El amanecer asomaba con suavidad en Konoha. Los rayos dorados entraban por las ventanas de la casa de Naruto y Sakura, acariciando el rostro dormido de su bebé. El pequeño Minato bostezaba entre sueños, sus manitas agitándose con torpeza, mientras Sakura lo acomodaba en una suave mantita sobre el tatami del salón.
Naruto observaba en silencio, apoyado en el marco de la puerta, sonriendo como si su corazón no pudiera contener tanta felicidad.
—Es tan perfecto —susurró Sakura, sin dejar de mirarlo.

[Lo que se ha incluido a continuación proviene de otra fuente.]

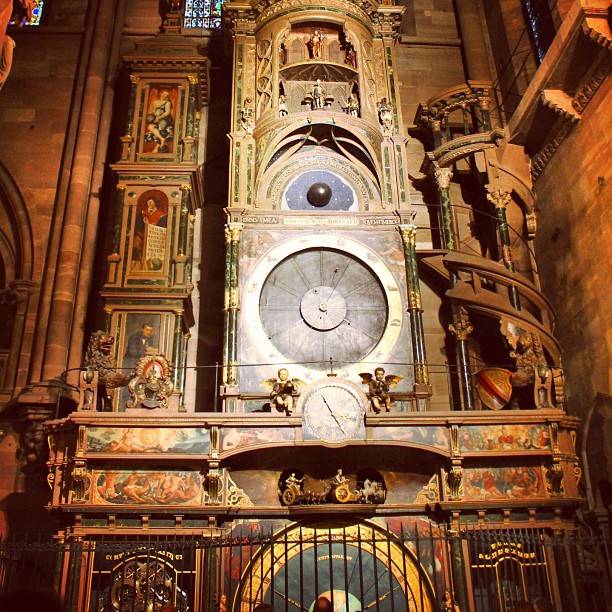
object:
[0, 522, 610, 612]
railing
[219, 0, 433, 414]
tower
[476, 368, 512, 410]
sash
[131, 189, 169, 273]
painting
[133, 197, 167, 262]
man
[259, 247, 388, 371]
face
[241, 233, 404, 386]
clock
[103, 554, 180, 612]
machine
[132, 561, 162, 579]
gear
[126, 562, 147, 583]
gear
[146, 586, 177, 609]
gear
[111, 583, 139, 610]
gear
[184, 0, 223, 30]
window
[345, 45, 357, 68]
figurine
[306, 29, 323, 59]
figurine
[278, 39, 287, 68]
figurine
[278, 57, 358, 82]
shelf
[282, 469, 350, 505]
decoration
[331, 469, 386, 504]
decoration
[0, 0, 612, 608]
wall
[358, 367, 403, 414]
decoration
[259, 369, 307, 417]
decoration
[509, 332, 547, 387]
decoration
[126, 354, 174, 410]
decoration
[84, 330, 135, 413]
decoration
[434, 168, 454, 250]
decoration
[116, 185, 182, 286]
decoration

—Como su madre —respondió Naruto, acercándose y besándole la frente.
Ella rio en voz baja y apoyó la cabeza en su hombro.
—¿En qué has estado pensando tanto desde ayer?
Naruto respiró hondo.
—Hay algo que quiero intentar. Es un jutsu nuevo... uno que he estado perfeccionando desde que supe que ibas a dar a luz.
—¿Un jutsu? —preguntó ella, curiosa.
Naruto se arrodilló frente a ella, tomando sus manos con ternura.
—Quiero que mi padre, mi madre... y el viejo pervertido vean a su nieto. No físicamente... pero sí espiritualmente. Es un jutsu de evocación de chakra residual, creado con recuerdos, ADN y vínculos emocionales muy profundos. Solo funciona si hay amor de por medio. Y... yo tengo suficiente amor por ellos para traerlos por unos minutos.
Sakura lo miró con los ojos brillando, y asintió con un nudo en la garganta.
—Hazlo... quiero verlos. Quiero que conozcan al niño que ayudaron a formar con todo lo que te enseñaron.
Naruto se puso de pie, respiró profundamente y unió las manos en un sello especial. El aire a su alrededor cambió. Una brisa cálida llenó la habitación, las cortinas se movieron suavemente, y el chakra de Naruto comenzó a brillar en tonos dorados y azulados. El ambiente se volvió etéreo.
—Técnica del Recuerdo del Lazo Infinito... —susurró Naruto.
Frente a ellos, lentamente, comenzaron a materializarse tres figuras hechas de luz y energía: Minato Namikaze, Kushina Uzumaki, y Jiraiya. Al principio, eran siluetas tenues... pero pronto sus rostros se definieron, con sonrisas suaves y ojos llenos de emoción.
—¿Naruto...? —murmuró Kushina, avanzando un paso—. ¿Es esto... real?
—Más real de lo que puedo explicar —dijo él, con los ojos llenos de lágrimas.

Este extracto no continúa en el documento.